Lost Son – Edson da Conceicao (Netherlands/Belgium)
This 110-minute, Dutch-language drama film is being produced by Nicky Onstenk and Marc Bary for IJswater Films and Caviar. The story begins when Winston’s son is killed in a robbery. The man becomes convinced that a troubled addict is responsible. Driven by grief and a desire for justice, he secretly forms an unexpected bond with the young man, gradually becoming the father figure he never was to his own son. The movie looks set to explore guilt, projection and the emotional distortions of mourning through a morally complex relationship.
At Your Service – German Golub (Estonia/Germany)

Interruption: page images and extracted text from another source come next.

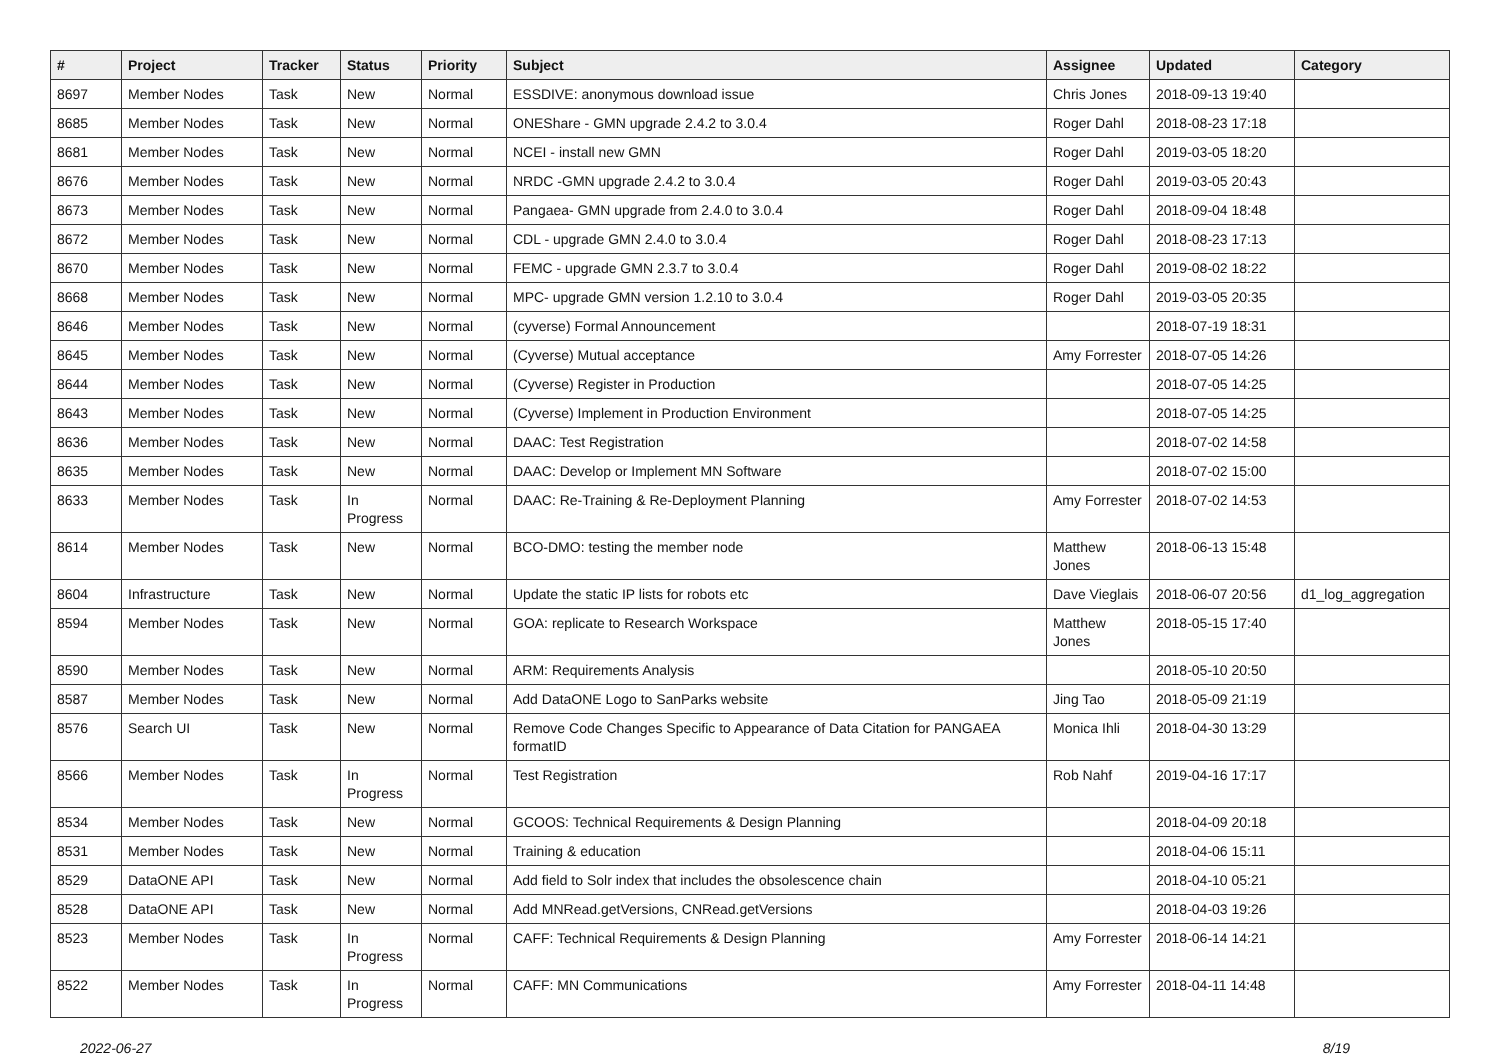| # | Project | Tracker | Status | Priority | Subject | Assignee | Updated | Category |
| --- | --- | --- | --- | --- | --- | --- | --- | --- |
| 8697 | Member Nodes | Task | New | Normal | ESSDIVE: anonymous download issue | Chris Jones | 2018-09-13 19:40 | |
| 8685 | Member Nodes | Task | New | Normal | ONEShare - GMN upgrade 2.4.2 to 3.0.4 | Roger Dahl | 2018-08-23 17:18 | |
| 8681 | Member Nodes | Task | New | Normal | NCEI - install new GMN | Roger Dahl | 2019-03-05 18:20 | |
| 8676 | Member Nodes | Task | New | Normal | NRDC -GMN upgrade 2.4.2 to 3.0.4 | Roger Dahl | 2019-03-05 20:43 | |
| 8673 | Member Nodes | Task | New | Normal | Pangaea- GMN upgrade from 2.4.0 to 3.0.4 | Roger Dahl | 2018-09-04 18:48 | |
| 8672 | Member Nodes | Task | New | Normal | CDL - upgrade GMN 2.4.0 to 3.0.4 | Roger Dahl | 2018-08-23 17:13 | |
| 8670 | Member Nodes | Task | New | Normal | FEMC - upgrade GMN 2.3.7 to 3.0.4 | Roger Dahl | 2019-08-02 18:22 | |
| 8668 | Member Nodes | Task | New | Normal | MPC- upgrade GMN version 1.2.10 to 3.0.4 | Roger Dahl | 2019-03-05 20:35 | |
| 8646 | Member Nodes | Task | New | Normal | (cyverse) Formal Announcement | | 2018-07-19 18:31 | |
| 8645 | Member Nodes | Task | New | Normal | (Cyverse) Mutual acceptance | Amy Forrester | 2018-07-05 14:26 | |
| 8644 | Member Nodes | Task | New | Normal | (Cyverse) Register in Production | | 2018-07-05 14:25 | |
| 8643 | Member Nodes | Task | New | Normal | (Cyverse) Implement in Production Environment | | 2018-07-05 14:25 | |
| 8636 | Member Nodes | Task | New | Normal | DAAC: Test Registration | | 2018-07-02 14:58 | |
| 8635 | Member Nodes | Task | New | Normal | DAAC: Develop or Implement MN Software | | 2018-07-02 15:00 | |
| 8633 | Member Nodes | Task | In Progress | Normal | DAAC: Re-Training & Re-Deployment Planning | Amy Forrester | 2018-07-02 14:53 | |
| 8614 | Member Nodes | Task | New | Normal | BCO-DMO: testing the member node | Matthew Jones | 2018-06-13 15:48 | |
| 8604 | Infrastructure | Task | New | Normal | Update the static IP lists for robots etc | Dave Vieglais | 2018-06-07 20:56 | d1_log_aggregation |
| 8594 | Member Nodes | Task | New | Normal | GOA: replicate to Research Workspace | Matthew Jones | 2018-05-15 17:40 | |
| 8590 | Member Nodes | Task | New | Normal | ARM: Requirements Analysis | | 2018-05-10 20:50 | |
| 8587 | Member Nodes | Task | New | Normal | Add DataONE Logo to SanParks website | Jing Tao | 2018-05-09 21:19 | |
| 8576 | Search UI | Task | New | Normal | Remove Code Changes Specific to Appearance of Data Citation for PANGAEA formatID | Monica Ihli | 2018-04-30 13:29 | |
| 8566 | Member Nodes | Task | In Progress | Normal | Test Registration | Rob Nahf | 2019-04-16 17:17 | |
| 8534 | Member Nodes | Task | New | Normal | GCOOS: Technical Requirements & Design Planning | | 2018-04-09 20:18 | |
| 8531 | Member Nodes | Task | New | Normal | Training & education | | 2018-04-06 15:11 | |
| 8529 | DataONE API | Task | New | Normal | Add field to Solr index that includes the obsolescence chain | | 2018-04-10 05:21 | |
| 8528 | DataONE API | Task | New | Normal | Add MNRead.getVersions, CNRead.getVersions | | 2018-04-03 19:26 | |
| 8523 | Member Nodes | Task | In Progress | Normal | CAFF: Technical Requirements & Design Planning | Amy Forrester | 2018-06-14 14:21 | |
| 8522 | Member Nodes | Task | In Progress | Normal | CAFF: MN Communications | Amy Forrester | 2018-04-11 14:48 | |
2022-06-27 8/19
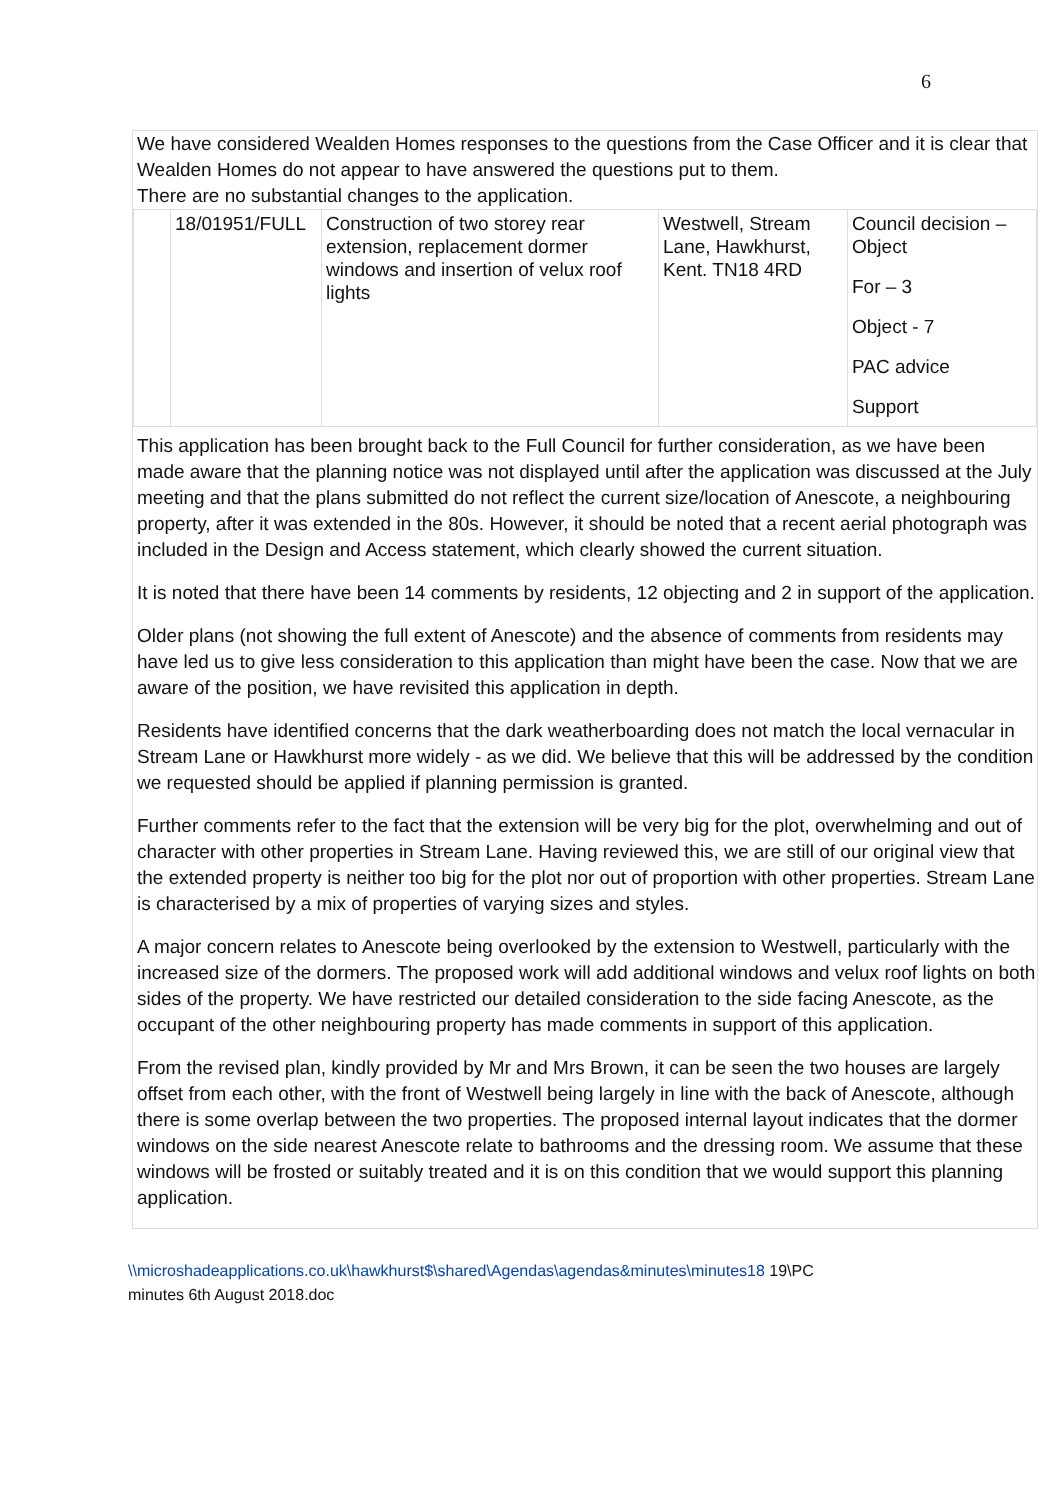6
We have considered Wealden Homes responses to the questions from the Case Officer and it is clear that Wealden Homes do not appear to have answered the questions put to them.
There are no substantial changes to the application.
| | 18/01951/FULL | Construction of two storey rear extension, replacement dormer windows and insertion of velux roof lights | Westwell, Stream Lane, Hawkhurst, Kent. TN18 4RD | Council decision – Object For – 3 Object - 7 PAC advice Support |
This application has been brought back to the Full Council for further consideration, as we have been made aware that the planning notice was not displayed until after the application was discussed at the July meeting and that the plans submitted do not reflect the current size/location of Anescote, a neighbouring property, after it was extended in the 80s. However, it should be noted that a recent aerial photograph was included in the Design and Access statement, which clearly showed the current situation.
It is noted that there have been 14 comments by residents, 12 objecting and 2 in support of the application.
Older plans (not showing the full extent of Anescote) and the absence of comments from residents may have led us to give less consideration to this application than might have been the case. Now that we are aware of the position, we have revisited this application in depth.
Residents have identified concerns that the dark weatherboarding does not match the local vernacular in Stream Lane or Hawkhurst more widely - as we did. We believe that this will be addressed by the condition we requested should be applied if planning permission is granted.
Further comments refer to the fact that the extension will be very big for the plot, overwhelming and out of character with other properties in Stream Lane. Having reviewed this, we are still of our original view that the extended property is neither too big for the plot nor out of proportion with other properties. Stream Lane is characterised by a mix of properties of varying sizes and styles.
A major concern relates to Anescote being overlooked by the extension to Westwell, particularly with the increased size of the dormers. The proposed work will add additional windows and velux roof lights on both sides of the property. We have restricted our detailed consideration to the side facing Anescote, as the occupant of the other neighbouring property has made comments in support of this application.
From the revised plan, kindly provided by Mr and Mrs Brown, it can be seen the two houses are largely offset from each other, with the front of Westwell being largely in line with the back of Anescote, although there is some overlap between the two properties. The proposed internal layout indicates that the dormer windows on the side nearest Anescote relate to bathrooms and the dressing room. We assume that these windows will be frosted or suitably treated and it is on this condition that we would support this planning application.
\\microshadeapplications.co.uk\hawkhurst$\shared\Agendas\agendas&minutes\minutes18 19\PC
minutes 6th August 2018.doc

Staged by Evelin Penttilä, Marcos Kantis and Melanie Blocksdorf for Stellar Film and Schiwago Film, this 100-minute tragicomedy is spoken in Estonian and Russian, and is set to be completed by 2026. The plot follows an Estonian police officer working in a small town near the Russian border who finds herself trapped after a family member commits a crime. Forced to choose between saving her family, her career and herself, she decides to try to do all three. The project suggests a tense but darkly comic portrait of divided loyalties, institutional duty and life on a politically charged border.